(Try it): Read the lines below. Copy out any that hold the string "RSTVAL".

(Record extracts):

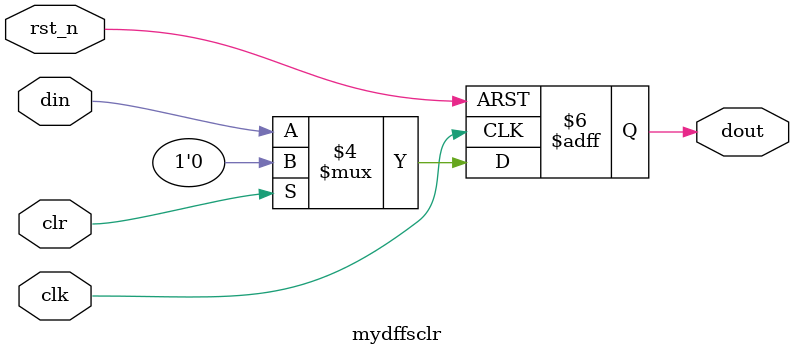
<source format=sv>

module mydff #(
    parameter int         W      = 1,
    parameter int         L      = 0,
    parameter int         H      = W + L - 1,
    parameter logic [H:L] RSTVAL = 0
) (
  input  logic       clk,
  input  logic       rst_n,
  input  logic [H:L] din,
  output logic [H:L] dout
);

  always_ff @(posedge clk or negedge rst_n) begin
    if (!rst_n) dout[H:L] <= RSTVAL;
    else dout[H:L] <= din[H:L];
  end

endmodule

module mydffs #(
    parameter int W = 1,
    parameter int L = 0,
    parameter int H = W + L - 1
) (
  input  logic       clk,
  input  logic [H:L] din,
  output logic [H:L] dout
);

  always_ff @(posedge clk) dout[H:L] <= din[H:L];

endmodule

module mydffena #(
    parameter int W = 1
) (
  input  logic         clk,
  input  logic         rst_n,
  input  logic         en,
  input  logic [W-1:0] din,
  output logic [W-1:0] dout
);

  always_ff @(posedge clk or negedge rst_n) begin
    if (!rst_n) dout[W-1:0] <= 0;
    else if (en) dout[W-1:0] <= din[W-1:0];
    // else dout[W-1:0] <= 0;
  end

endmodule

module mydffsclr #(
    parameter int W = 1
) (
  input  logic         clk,
  input  logic         rst_n,
  input  logic         clr,
  input  logic [W-1:0] din,
  output logic [W-1:0] dout
);

  always_ff @(posedge clk or negedge rst_n) begin
    if (!rst_n) dout[W-1:0] <= 0;
    else if (clr) dout[W-1:0] <= 0;
    else dout[W-1:0] <= din[W-1:0];
    // else dout[W-1:0] <= 0;
  end

endmodule

</source>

(Task response):
    parameter logic [H:L] RSTVAL = 0
    if (!rst_n) dout[H:L] <= RSTVAL;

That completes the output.